14. La rédaction (Jay)
J’ai sorti mon cahier à couverture rouge de mon grand sac.
Mon grand sac est plein de
cahiers à couvertures de différentes couleurs. Jaune pour les maths, vert pour
la géo, orange pour l’histoire et rouge, donc, pour le français.
« Pour le prochain
devoir de rédaction, vous devrez vous inspirer de cette photo », a annoncé
la prof, en distribuant à chacun une image représentant une chaîne avec deux gros
cadenas, attachant un portail en métal.
Elle a toujours été originale cette prof, mais là elle nous a bien surpris ! Tous les élèves poussaient des soupirs exprimant, au choix, l’incrédulité ou le désespoir devant l’épreuve difficile qui nous attendait.

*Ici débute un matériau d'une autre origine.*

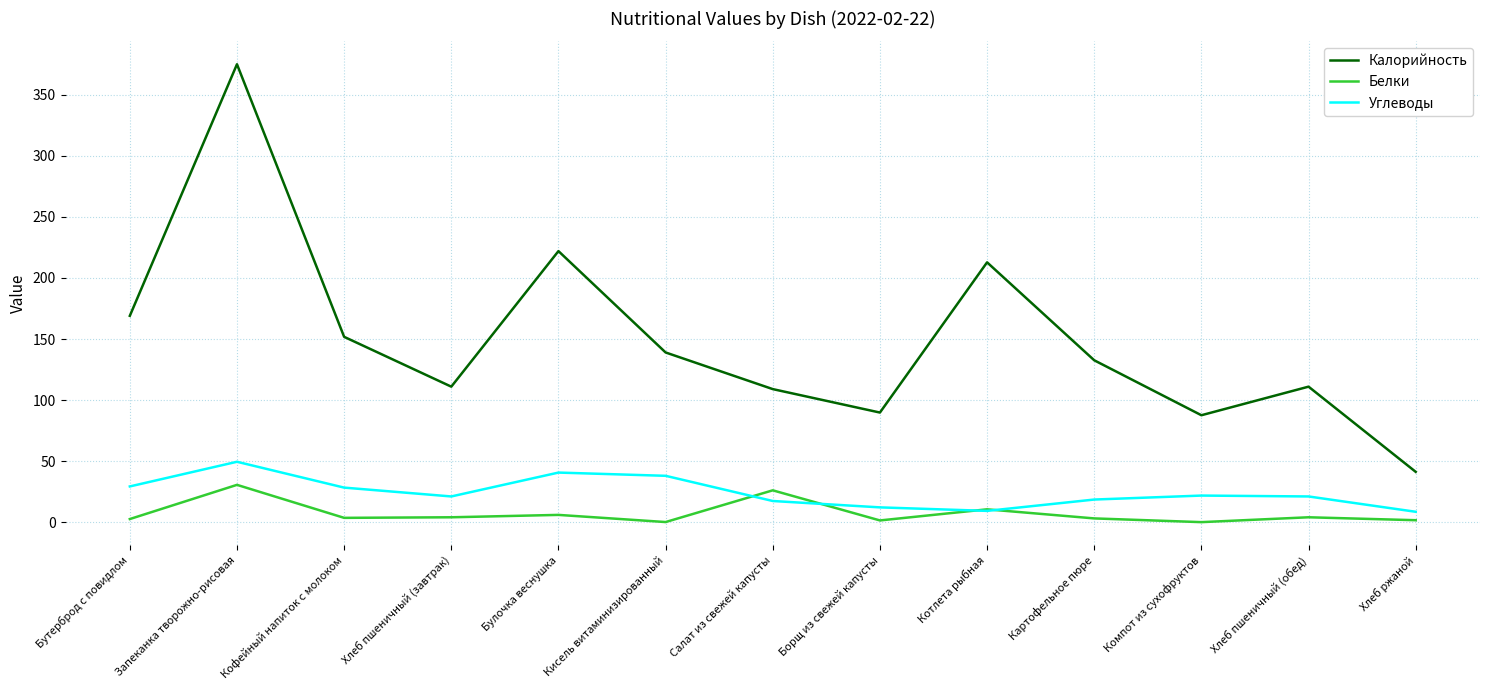

What is the difference between the highest and lowest values at Хлеб ржаной?

39.6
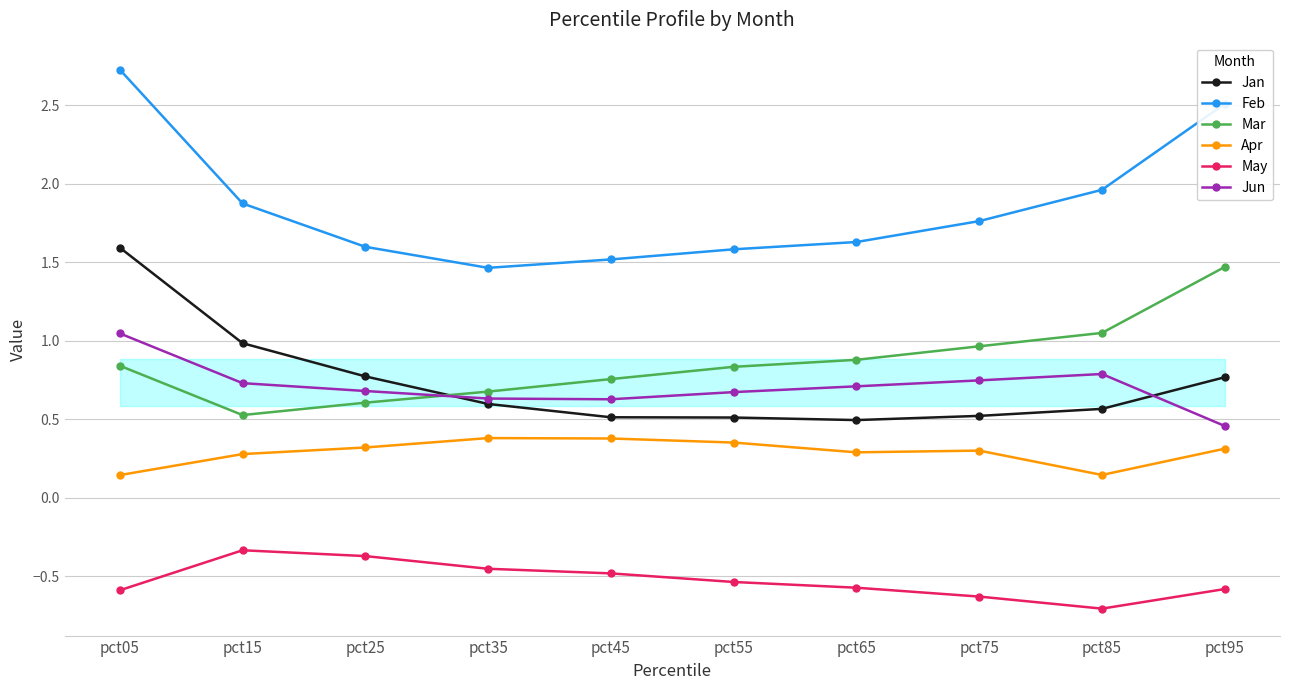

At which category is the sum across all series the highest?

pct05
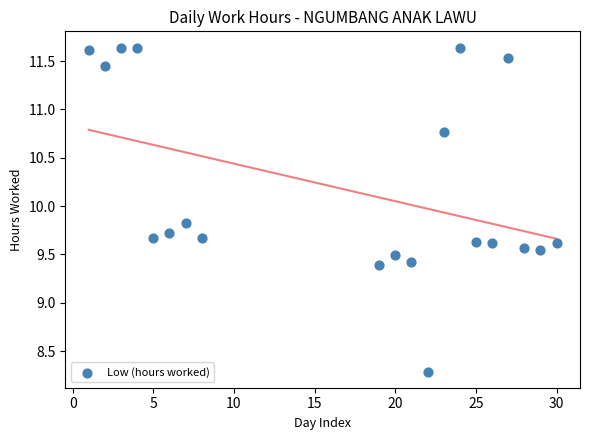

What is the range of X values (max minus min)?

29.0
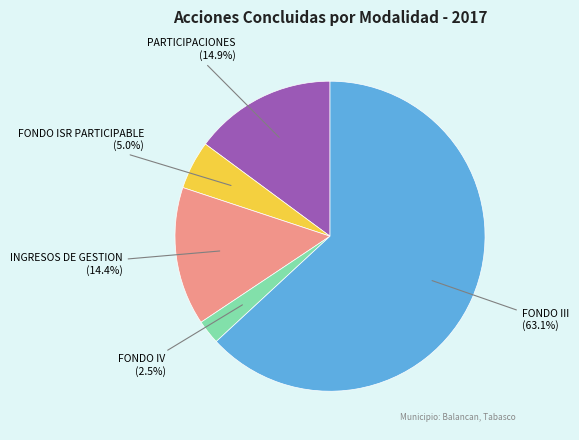

To the nearest percent, what is the difference between the largest and smallest slice percentages?

61%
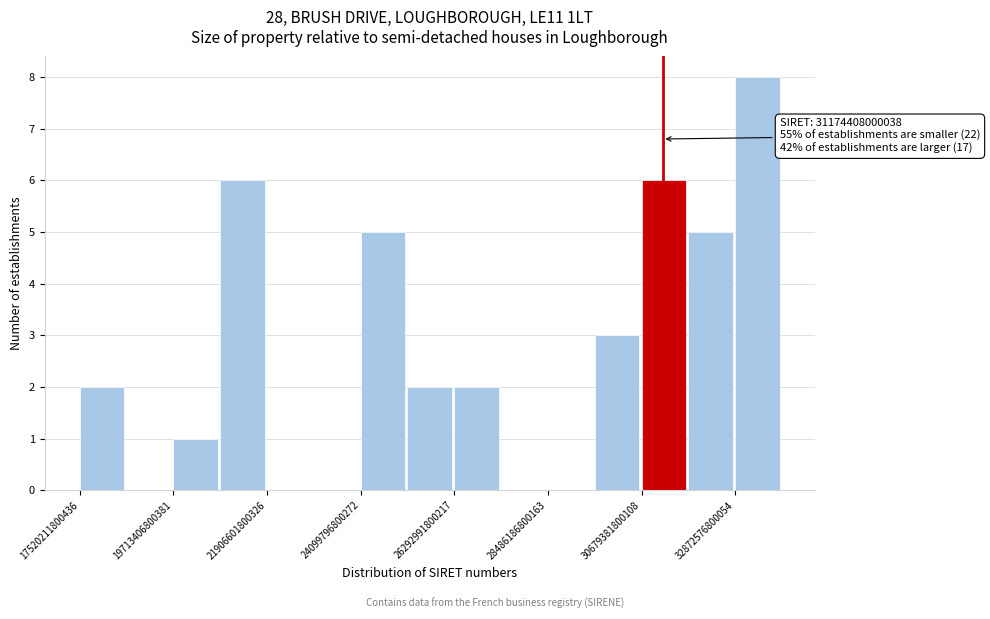

Around what value on the x-axis is the tallest bar? Give the approximate position of its centre, as read against the axis.

33500000000000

Moi, j’étais perplexe. Mon imagination d’habitude si débordante ne semblait pas se déclencher. Un portail. Deux cadenas. Une chaîne... La chaîne semblait prendre la forme d’un cœur. Allais-je écrire sur les liens de l’amour ? Les métaphores se bousculaient dans mon esprit, mais aucune qui ne me convainque. Non, rien ne venait.
De retour chez moi, j’ai sorti mon cahier à couverture bleue de mon grand sac. Bleu, c’est pour l’anglais. Je devais revoir ma leçon pour l’interro du lendemain mais impossible de me concentrer : l’image du cadenas revenait sans cesse dans mon esprit.
J’ai refermé mon cahier bleu, j’ai regardé par la fenêtre... et c’est alors que j’ai eu L’Idée.
Comme ça, spontanément, elle s’est imposée à moi et m’a ordonné de me saisir de mon stylo. C’était parti, rien ne pouvait me retenir. Je la tenais cette rédaction ! Frénétiquement, je noircissais les pages de mon cahier à couverture rouge. Fébrilement, j’hésitais entre deux adjectifs. Tantôt je souriais de telle touche d’humour que j’insufflais à mon récit, tantôt je sentais un petit frisson d’émotion me monter à la tête.
Oui, j’avais enfin trouvé le code qui ouvrait le cadenas, qui libérait le portail de mon imagination de ses chaînes. Et qui en ouvrait grand les portes.
J’ai mis le point final à ma rédaction, j’ai ouvert la fenêtre et j’ai respiré un bon coup.